Le travesti, à travers les forces et puissances qui le traversent dans une logique de flux, d’excès de vie, devient ainsi un porteur de drame et de conflit. Il fabrique « dans le réel » son propre mode d’existence à travers et en dehors des normes et catégorisations de la société. Il rend visible le caractère fictif de la construction des genres en tant que « fabrication sociale » exposée par Butler.
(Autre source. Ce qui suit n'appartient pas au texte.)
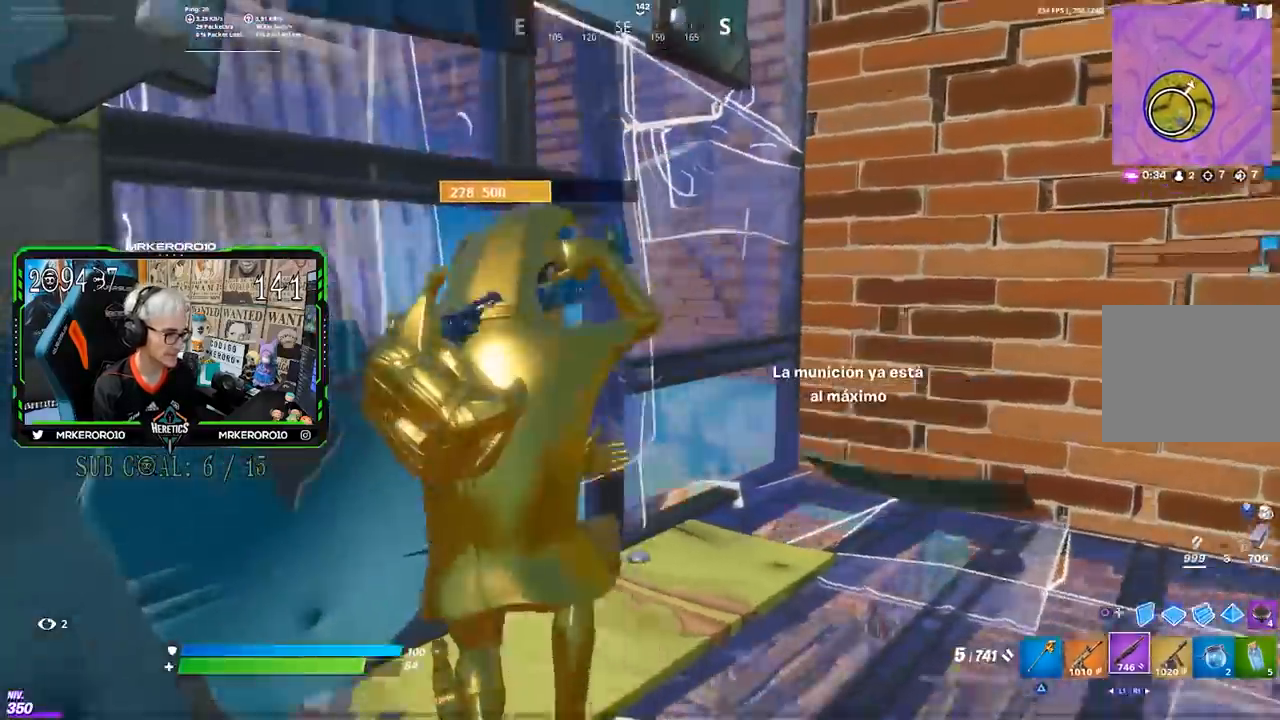
{"buttons": [], "left_stick": "right", "right_stick": "center", "events": [[33, "left_stick", "up"], [50, "CROSS", "up"], [150, "SQUARE", "down"], [150, "left_stick", "right"], [217, "SQUARE", "up"], [283, "SQUARE", "down"], [350, "SQUARE", "up"], [417, "SQUARE", "down"], [483, "SQUARE", "up"]]}
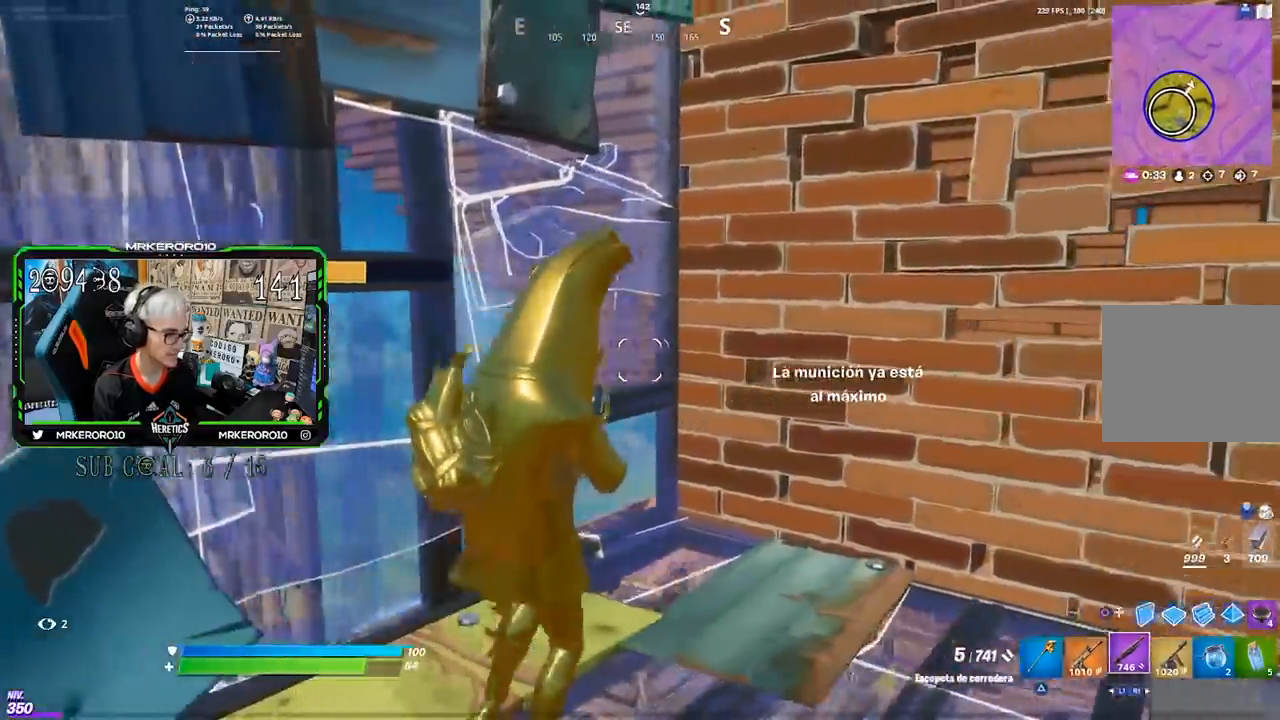
{"buttons": [], "left_stick": "left", "right_stick": "center", "events": [[83, "R3", "down"], [150, "right_stick", "right"], [183, "left_stick", "down-left"], [250, "R3", "up"], [283, "left_stick", "left"], [383, "L1", "down"], [417, "right_stick", "center"], [483, "L1", "up"]]}
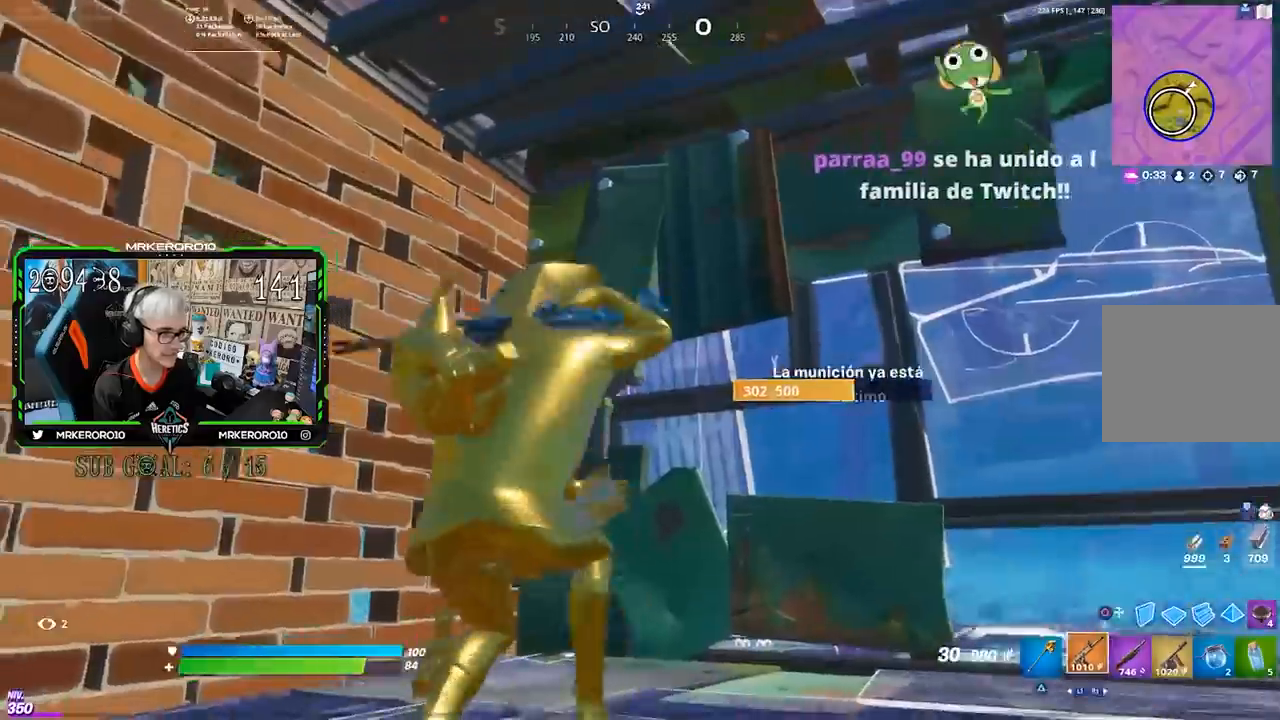
{"buttons": ["R3"], "left_stick": "up-right", "right_stick": "center", "events": [[83, "CROSS", "down"], [217, "CROSS", "up"], [283, "left_stick", "down-right"], [317, "right_stick", "up-left"], [483, "R3", "down"], [483, "left_stick", "up-right"], [483, "right_stick", "center"]]}
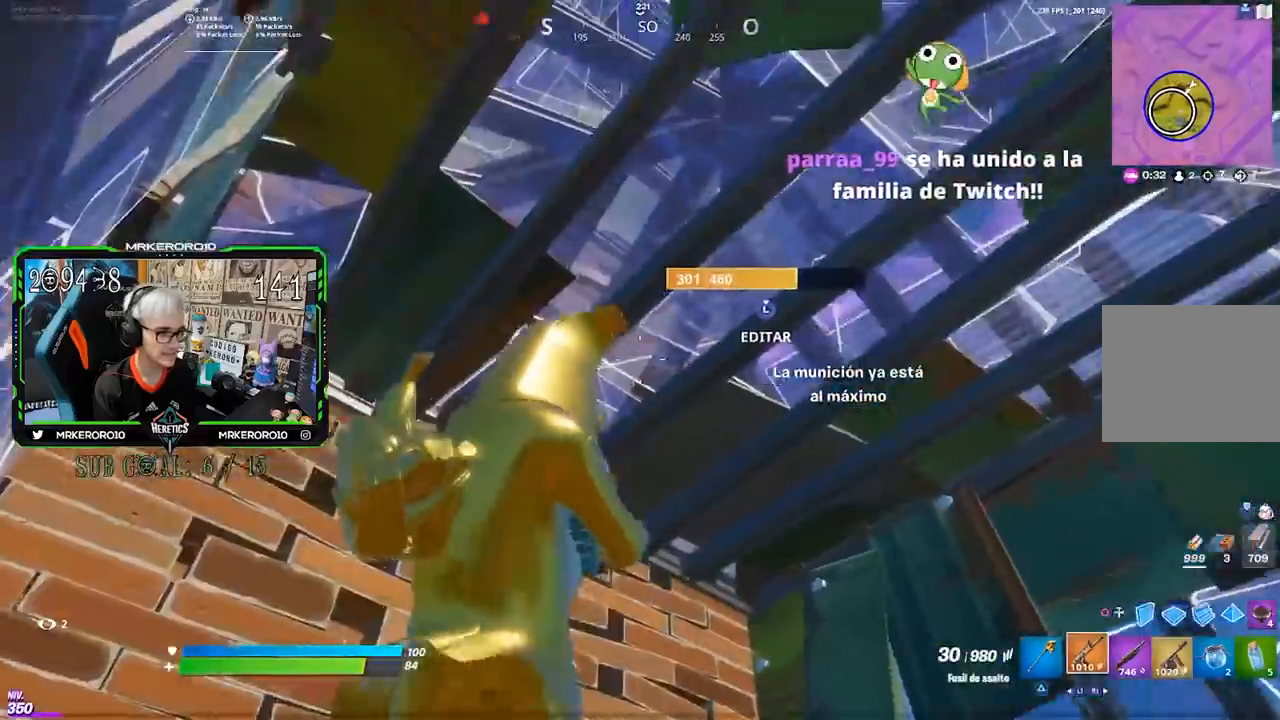
{"buttons": [], "left_stick": "down-right", "right_stick": "center", "events": [[83, "R3", "up"], [150, "left_stick", "up-left"], [317, "left_stick", "down-left"], [350, "right_stick", "up-left"], [383, "left_stick", "down-right"], [450, "right_stick", "center"]]}
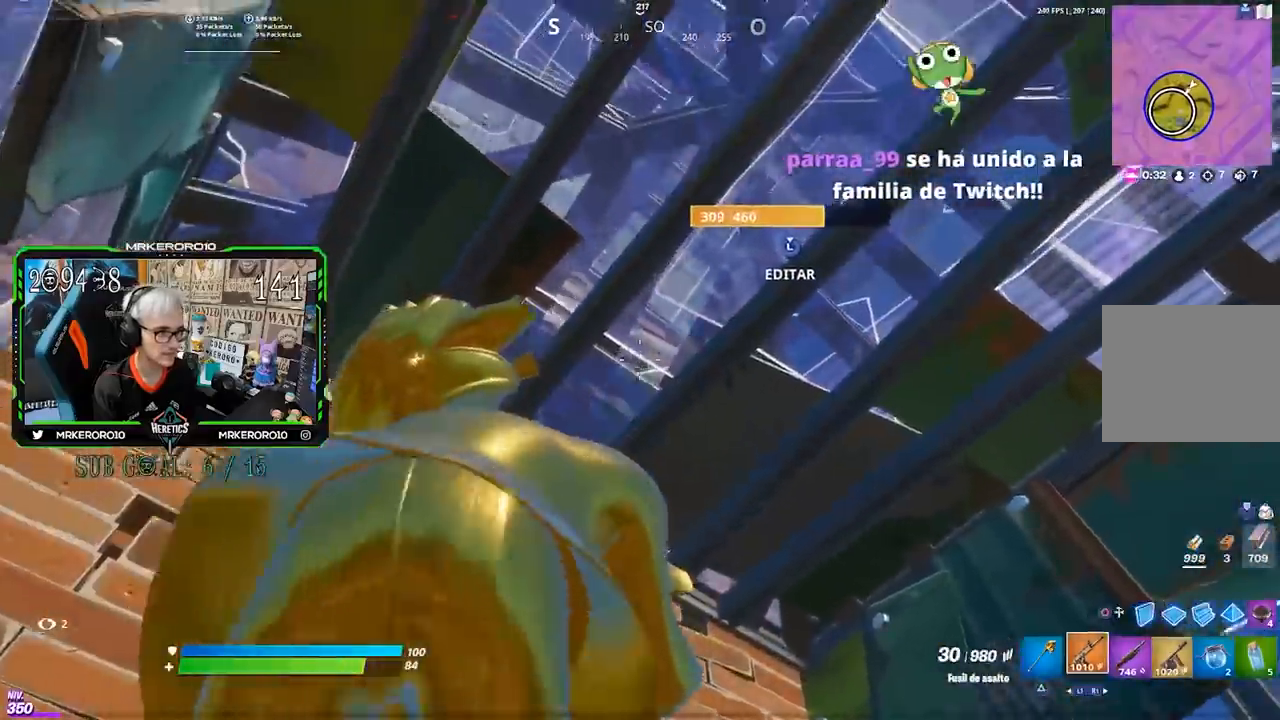
{"buttons": [], "left_stick": "right", "right_stick": "center", "events": [[17, "left_stick", "right"], [150, "right_stick", "left"], [217, "right_stick", "center"]]}
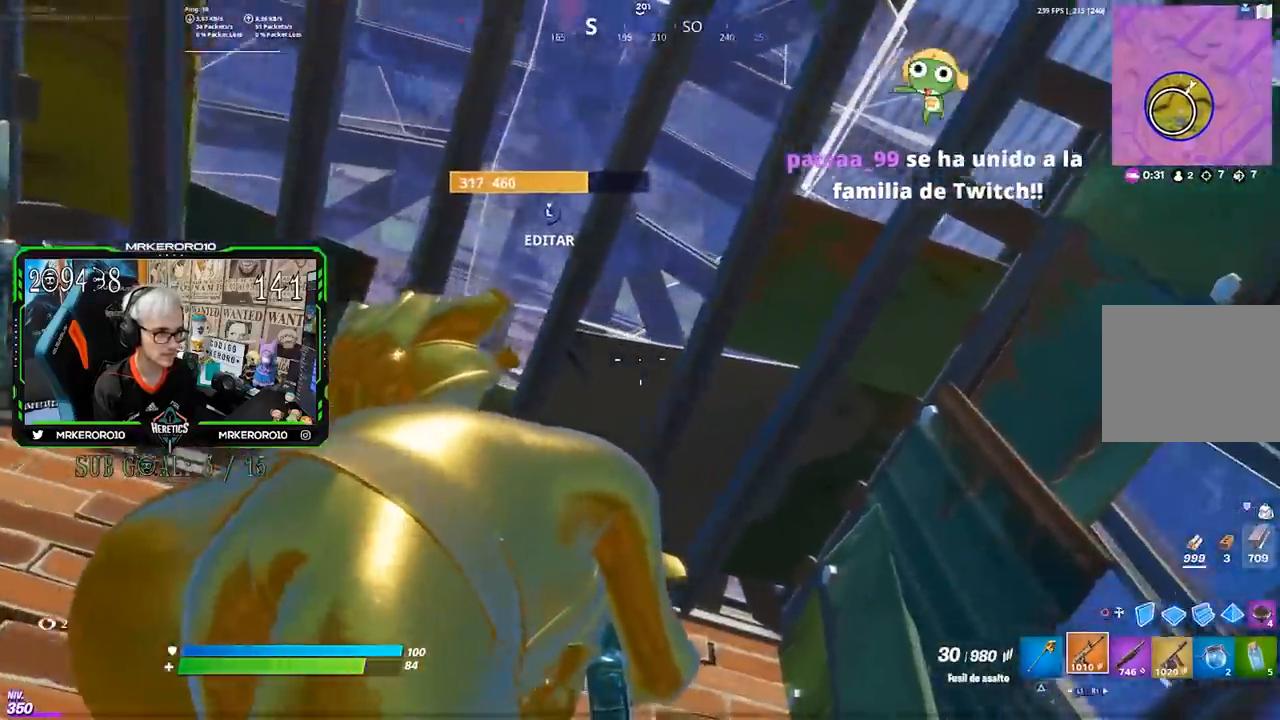
{"buttons": [], "left_stick": "left", "right_stick": "center", "events": [[283, "left_stick", "down-left"], [383, "left_stick", "left"]]}
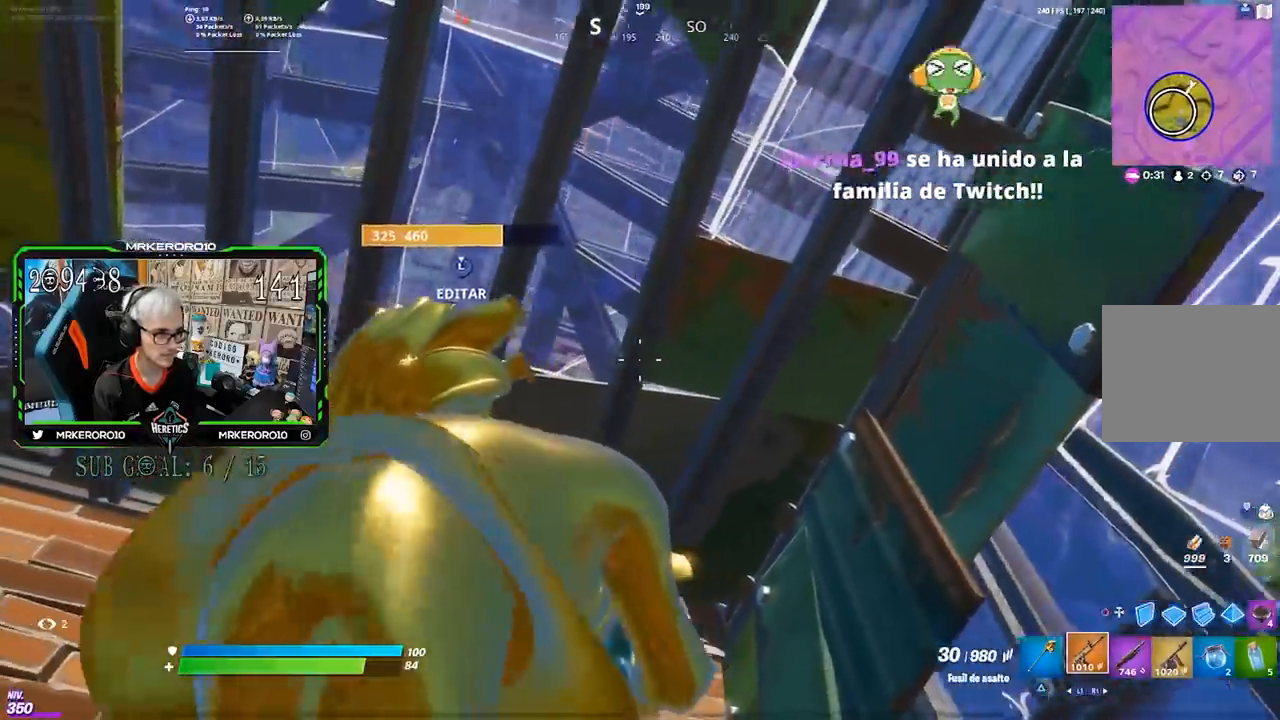
{"buttons": [], "left_stick": "down-left", "right_stick": "center", "events": [[383, "left_stick", "down-left"]]}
Ce solo est nommé "La Divina" en hommage au personnage Divine de Genet et à la pièce Hommage à l’Argentina de Kazuo Ôno. Pour cela, La Divina veut donner une suite et une lecture autre à la tradition orientale de l’onnogata. L’onnogata est l’acteur japonais spécialisé dans les rôles féminins dans le Kabuki. Ici, la représentation de la femme coïncide avec la mimêsis de la femme, à la fois en tant que stratégie de renversement et de dislocation de la binarité anthropopocentrique des genres. Georges Banu explique que la coutume japonaise exige que l’on reconnaisse l’homme derrière la femme et que le réel se soumette aux critères de l’idéal. Il cite Bandô Tamasaburô comme un onnogata d’exception parce qu’il dépasse la coutume en pensant la construction de la femme en termes de beauté imaginaire, de projection d’artiste, plus que de copie d’artisan. Il accède ainsi à l’ambiguïté de l’être parfait de la mythologie, l’androgyne. Et c’est sur cette frontière entre l’art et la transgression des sexes identifiés aux genres que Tamasaburô se trouve lorsqu’il dit que quand il danse, il ne sait pas s’il est homme ou femme. Il part de l’héritage de la technique du Kabuki en la transformant selon son imaginaire, dont Greta Garbo fait partie. Ainsi il élabore une fiction au croisement de la scène d’aujourd’hui et des estampes d’hier, du réel et de la vision, tout en améliorant l’idéal de la femme proposé par le Kabuki. Kazuo Ôno, lui, reprend la tradition de l’onnogata en la retournant. Ôno, un des créateurs du Butô, ne part pas d’un modèle de femme culturellement répertoriée, mais capte le choc éprouvé face à une femme bien précise, qu’il n’a pourtant jamais rencontrée. Il en a seulement vu des images qui la représentaient dans sa danse. Argentina (nom d’artiste d’Antonia Mercé) a surpris Ôno par la force de sa danse, ainsi que par le fait que c’est une danseuse au corps âgé, ce qui ne correspond pas aux canons de beauté de la tradition occidentale. Ainsi, Ôno crée ses propres gestes, danse l’incarnation d’une femme réelle sans cacher son corps d’homme très âgé. Nous voyons ici la différence entre Tamasaburô et Ôno : le premier cherche à créer un être imaginaire, le second veut la résurrection d’un être de mémoire. Banu dit encore que les deux artistes se trouvent à deux pôles opposés tout en présentant une même lignée de l’onnogata. L’un restitue le modèle féminin dans sa pérennité, l’autre fournit la preuve d’un choc autobiographique.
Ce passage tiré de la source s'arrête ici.